## What you are asked to do
Reproduce the lines below word for word, leaving out the pictures.
Segment Start: Available records
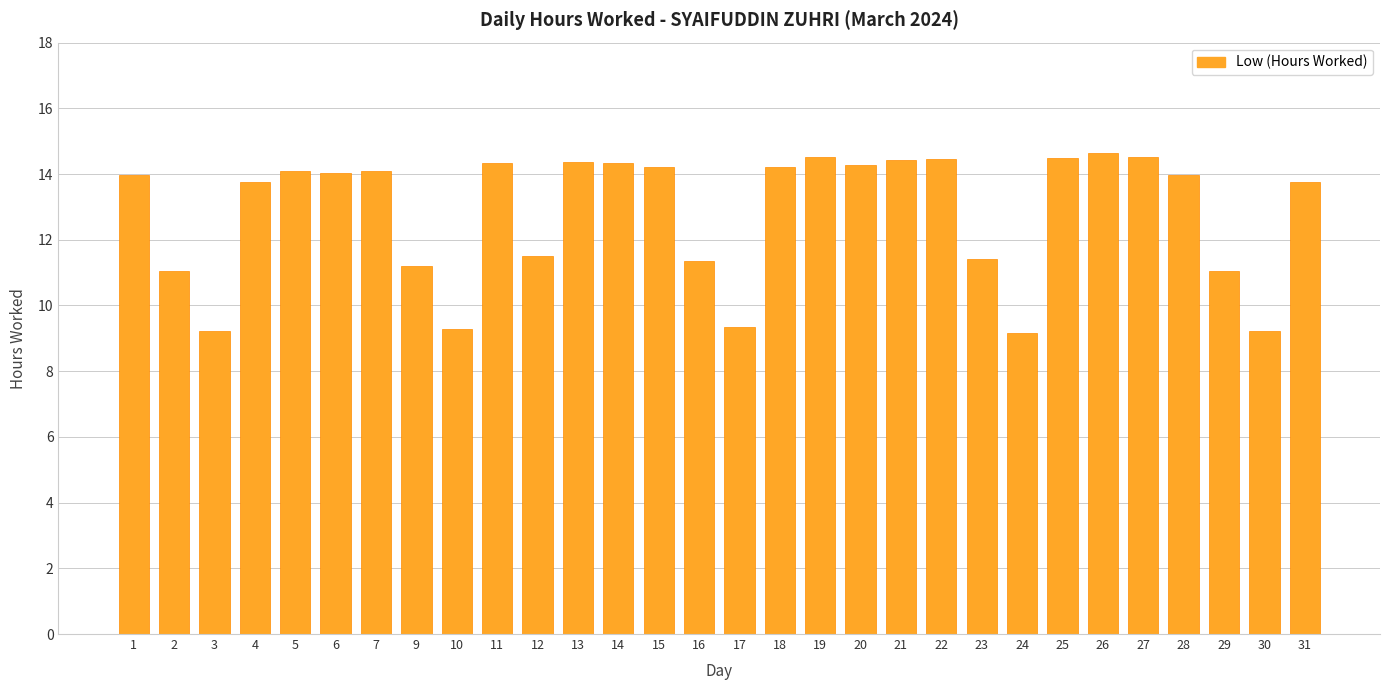

What is the difference between the second highest and second lowest values?

5.3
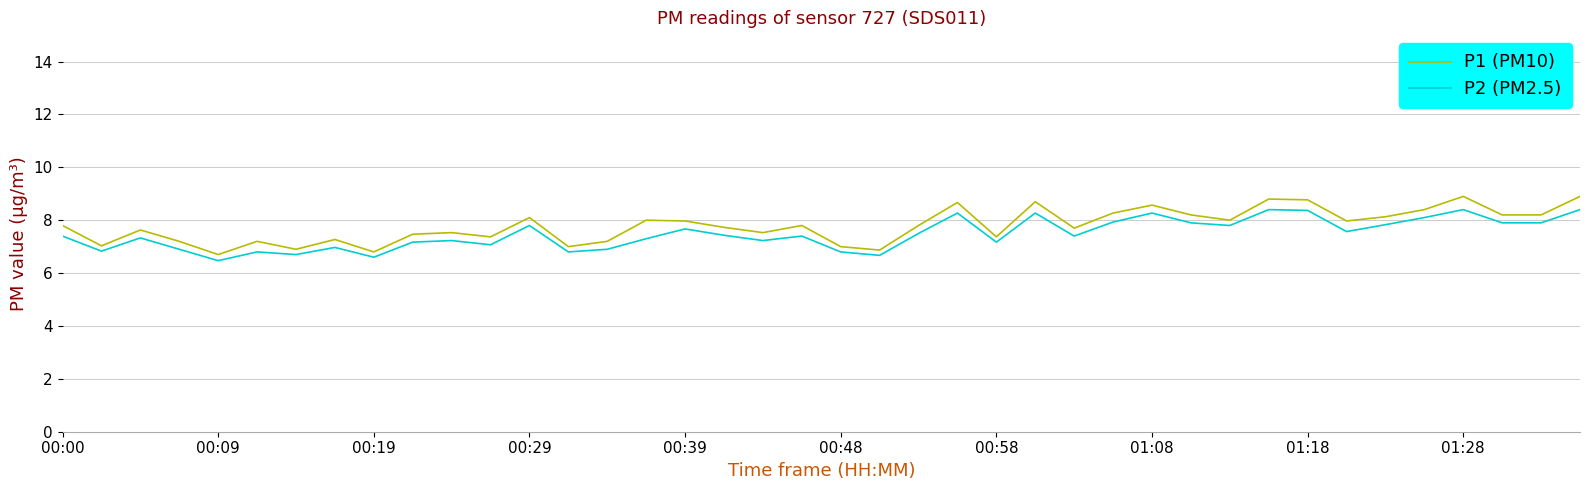

What is the minimum value shown in the chart?

6.5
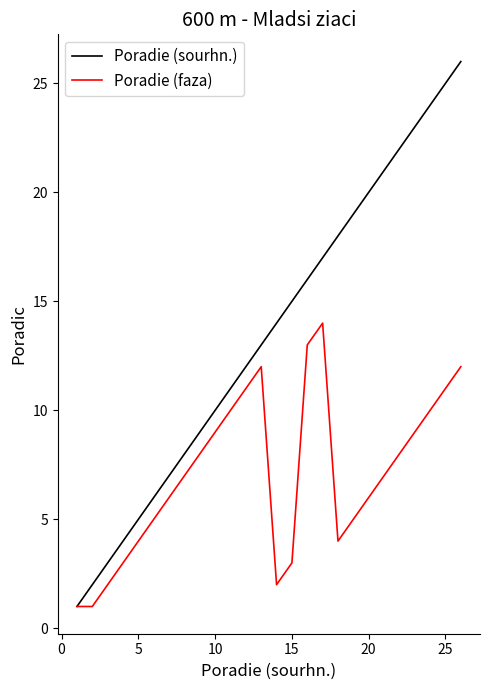

Reading left to right, what are all the values shown in this chart?

Poradie (sourhn.): 1	2	3	4	5	6	7	8	9	10	11	12	13	14	15	16	17	18	19	20	21	22	23	24	25	26
Poradie (faza): 1	1	2	3	4	5	6	7	8	9	10	11	12	2	3	13	14	4	5	6	7	8	9	10	11	12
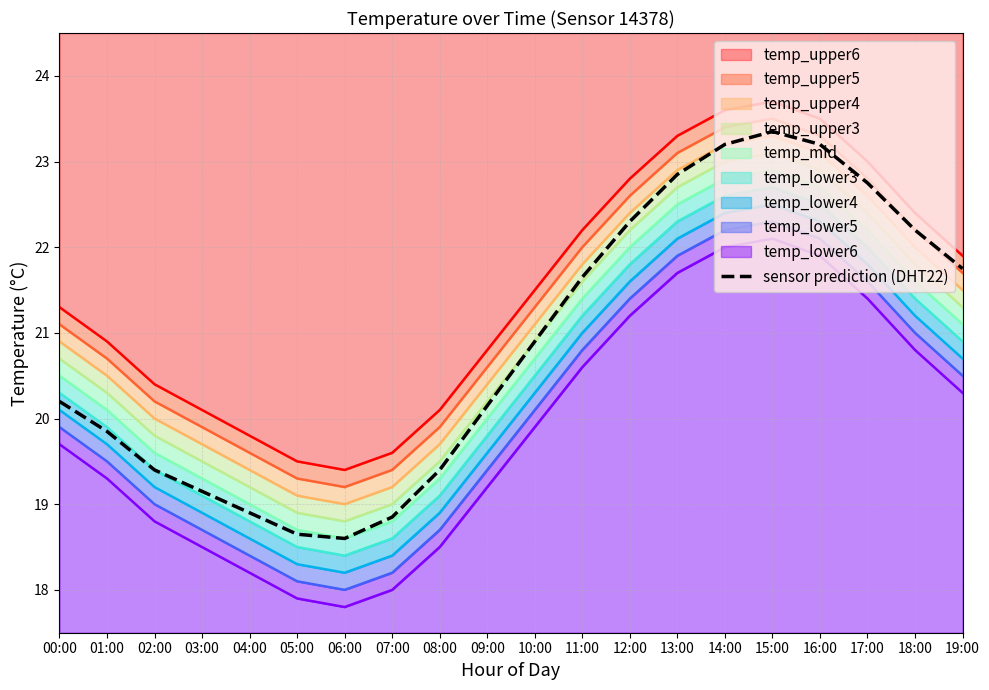

What is the average value?

20.9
Segment End: Available records
## Result below
What is the difference between the second highest and second lowest values?

5.3

What is the minimum value shown in the chart?

6.5

Reading left to right, what are all the values shown in this chart?

Poradie (sourhn.): 1	2	3	4	5	6	7	8	9	10	11	12	13	14	15	16	17	18	19	20	21	22	23	24	25	26
Poradie (faza): 1	1	2	3	4	5	6	7	8	9	10	11	12	2	3	13	14	4	5	6	7	8	9	10	11	12

What is the average value?

20.9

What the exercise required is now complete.